Do you recall the telescope below? It sits right inside the entrance to the Vatican Observatory’s offices at Castel Gandolfo in Italy. It was featured in a post from a few months ago about the Vatican Observatory and Our Lady of Good Counsel (click here for that post).
This telescope is one of the Observatory’s older instruments. It is the Merz refractor with “an equatorial mounting, an aperture of 10 cm and a focal length of 1.5 m” that “was located in the small dome on the half-tower near to the grotto of Lourdes in the Vatican” when the Observatory’s telescopes were located on the walls of the Vatican. It is also described in a 1908 article about the Vatican Observatory.
It is one sweet piece of old technology, especially its mount. Let’s take a close look at it. This is going to involve some jargon, O Readers, so if you don’t know your telescope parts you will just have to bear with me and figure it out as we go. It is not a long post!
Let us start at the bottom. Check out that sturdy pier! Notice the fine adjustment screws for turning the whole mount to point precisely north for polar alignment (below left, arrowed). There is a lot of travel in those screws. All you would have to do is have the mount’s polar axis pointing generally north and you will be able to get it adjusted exactly with those screws. Then note the levelling screws on the base of the pier (below right). There is a screw for adjusting the level of the pier, and then another for clamping that adjustment screw into place.
Then look at the latitude adjustment for the mount, to point the polar axis right at the north celestial pole. Note the teeth (dark blue arrow). There is an adjustment shaft (light blue arrow) that can be turned that engages those teeth and allows some better control in latitude than just muscling the mount into position. A knob of some sort would be fitted to that shaft.
Check out the main drive gears—in Right Ascension (celestial longitude), for tracking stars as the Earth turns by turning the RA axle. The worm gear that is the business part of the drive is indicated by the arrow. The other gears are for a clock mechanism or electric motor to drive the RA worm.
The Declination (celestial latitude) axle has gearing that is the equal of the RA axle. It also has a worm gear (arrowed—seen from two different angles below). This gearing is for fine adjustment in the north-south direction. For both the RA and Dec gearing, there would be knobs fitted that allowed the observer to make adjustments with ease.
This pier and mount were designed so that they could be set up and adjusted with precision, and then left to stay in place and remain as adjusted. This mounting certainly was built for the serious observer using a small telescope.

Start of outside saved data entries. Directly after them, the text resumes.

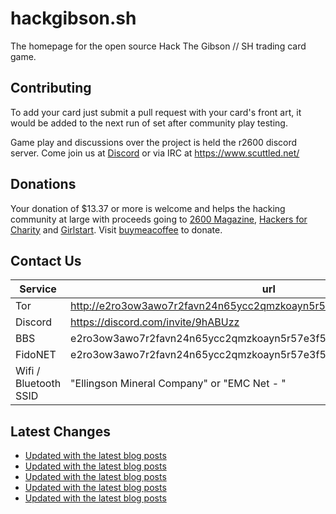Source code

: # hackgibson.sh
The homepage for the open source Hack The Gibson // SH trading card game.


## Contributing

To add your card just submit a pull request with your card's front art, it would be added to the next run of set after community play testing.

Game play and discussions over the project is held the r2600 discord server. Come join us at [Discord](https://discord.com/invite/9hABUzz) or via IRC at https://www.scuttled.net/


## Donations

Your donation of $13.37 or more is welcome and helps the hacking community at large with proceeds going to [2600 Magazine](https://2600.com/), [Hackers for Charity](https://hackersforcharity.org) and [Girlstart](https://girlstart.org).  Visit [buymeacoffee](https://www.buymeacoffee.com/hackgibson.sh) to donate.


## Contact Us

Service | url
-|-
Tor | http://e2ro3ow3awo7r2favn24n65ycc2qmzkoayn5r57e3f56nvjwdcgg32ad.onion
Discord | https://discord.com/invite/9hABUzz
BBS | e2ro3ow3awo7r2favn24n65ycc2qmzkoayn5r57e3f56nvjwdcgg32ad.onion:23
FidoNET | e2ro3ow3awo7r2favn24n65ycc2qmzkoayn5r57e3f56nvjwdcgg32ad.onion:24554
Wifi / Bluetooth SSID | "Ellingson Mineral Company" or "EMC Net - <fidonet address>"

## Latest Changes
<!-- BLOG-POST-LIST:START -->
- [Updated with the latest blog posts](https://github.com/DFW2600/hackgibson.sh/commit/48c3db636eda1840535201bc831e77cb5f34da3f)
- [Updated with the latest blog posts](https://github.com/DFW2600/hackgibson.sh/commit/8c67e30ea9654c7944cafbba144565d4a0bd8bc9)
- [Updated with the latest blog posts](https://github.com/DFW2600/hackgibson.sh/commit/0ef357a0fcb18ee4a4c170573fc36a0f2d14d13d)
- [Updated with the latest blog posts](https://github.com/DFW2600/hackgibson.sh/commit/1db3da3be439fff13177d9fd04455c2fda7307e4)
- [Updated with the latest blog posts](https://github.com/DFW2600/hackgibson.sh/commit/ce38f5de82a88261b9a41e95b1aa6cb320d279d3)
<!-- BLOG-POST-LIST:END -->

What about the telescope itself? Well it looks great with its wood tube and brass fittings. I did not try to test it out—maybe on another visit to the Observatory! But from the very small eye lenses both on the main eyepiece and on the finder scope, I bet it would be a little tough to use for a person whose observing experience is with modern eyepieces only. But if we could fit a modern eyepiece to this telescope I bet it would produce fine images. The 1908 article says that this “elegant” small telescope “although not of great potential, will be able to serve very well to observe the variation of the light of the stars and for similar work of astrophysics.” I suspect this would be a great telescope to observe with, at least once it was fully set up.
Like I said—maybe on another visit to the Observatory.